08 de julho de 2026
Tribuna do Leitor

Sábios fariseus


| Tempo de leitura: 2 min

Lendo a tribuna do leitor de ontem, dia 1/07, já bem tarde da noite, me chamou a atenção o questionamento do sr. Munir Zalaf, presidente da ABL (Acadameia Bauruense de Letras), sobre “As pessoas”.

Sinceramente, somos mesmo complicados. Acho que nem se Freud tivesse mais uma chance para vir a este mundo novamente o “ser humano” seria decifrado. O fato é que só “Os Céus” é quem nos conhece e ponto final.

Mas o motivo que me leva a escrever pela primeira vez para um jornal é outro. Não sou de Bauru, e estou passando uma temporada em Pirajuí, por isso para muitos posso ser apenas “um forasteiro”.

Não sei como pessoas capazes, sadias, instruídas e extremamente influentes conseguem tapar o sol com a peneira para alguns assuntos.

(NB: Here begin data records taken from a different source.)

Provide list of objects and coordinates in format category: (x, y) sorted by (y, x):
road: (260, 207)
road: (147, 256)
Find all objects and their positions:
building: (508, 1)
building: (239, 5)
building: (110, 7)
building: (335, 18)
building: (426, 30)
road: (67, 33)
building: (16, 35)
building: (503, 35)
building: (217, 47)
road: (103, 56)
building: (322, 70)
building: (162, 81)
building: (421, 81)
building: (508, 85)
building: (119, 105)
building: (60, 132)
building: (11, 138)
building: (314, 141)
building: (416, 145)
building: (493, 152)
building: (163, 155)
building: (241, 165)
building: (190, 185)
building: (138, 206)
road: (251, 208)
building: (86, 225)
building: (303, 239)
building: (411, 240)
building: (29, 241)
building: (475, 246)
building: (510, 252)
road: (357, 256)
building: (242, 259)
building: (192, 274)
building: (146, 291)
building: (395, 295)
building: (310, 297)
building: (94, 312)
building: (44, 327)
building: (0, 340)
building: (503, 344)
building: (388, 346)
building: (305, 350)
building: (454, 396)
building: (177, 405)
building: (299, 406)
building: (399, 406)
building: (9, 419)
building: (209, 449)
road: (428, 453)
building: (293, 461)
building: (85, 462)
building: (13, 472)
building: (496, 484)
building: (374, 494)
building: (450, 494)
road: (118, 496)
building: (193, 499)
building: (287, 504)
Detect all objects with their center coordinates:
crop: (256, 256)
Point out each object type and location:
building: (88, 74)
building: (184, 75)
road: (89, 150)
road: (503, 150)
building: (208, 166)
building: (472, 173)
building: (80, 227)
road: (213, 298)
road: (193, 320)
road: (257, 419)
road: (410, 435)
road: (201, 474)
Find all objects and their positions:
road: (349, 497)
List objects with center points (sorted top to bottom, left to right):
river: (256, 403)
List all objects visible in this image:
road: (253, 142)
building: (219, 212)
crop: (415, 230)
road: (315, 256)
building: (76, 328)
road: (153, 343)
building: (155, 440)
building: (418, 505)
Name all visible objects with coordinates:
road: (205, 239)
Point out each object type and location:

Por exemplo, como eu, brasileiro, que só tenho o Ensino Médio completo posso me conformar quando por curiosidade folheio o “Pai dos inteligentes” como diria meu avô de Bendita Memória, porque burro é quem não consulta o Dicionário, e assim acabo me deparando com um dos siguinificados que os responsáveis pela língua portuguesa permitem que se dê à palavra Fariseu.

Pra mim que sou professor da Fé Judaica, é aviltante ver que em todos os círculos, intelectuais ou não, a falácia é a mesma: Fariseu é igual a hipocrisia. Sugiro aos Mestres da nossa língua portuguesa que leiam um importante livro de uma Ed. Católica chamado "Sábios Fariseus". Este livro foi escrito por um cristão católico e um judeu, na tentativa de desistiguimatizar a história (que não passa de estória) vergonhosa que as pessoas contam de geração em geração sobre os Fariseus. Logo os Perushim (Fariseus em hebraico) que desempenharam um papel importantíssimo tanto no judaísmo atual, quanto para o cristianismo. Leiam o livro...

Por isso estou recorrendo ao sr. Munir Zalaf no sentido de procurar saber como sinônimos tão anti-semitas (existem outros) como estes, de Hipócrita = Fariseu, pode ser estirpado daquele que serve para informar e formar cultural e linguisticamente o nosso Brasil, o Dicionário da Língua Portuguesa.

Minha reivindicação pode parecer patética, mas faço assim mesmo, mesmo correndo risco de ser tido como ridículo. Pois hoje, com o mundo globalizado como anda, todos sabemos de assuntos como estes que abordei aqui, não é mesmo? Ou será que não estamos ainda tão globalizados assim? Grato desde já ao prestativo jornal e ao sr. Zalaf.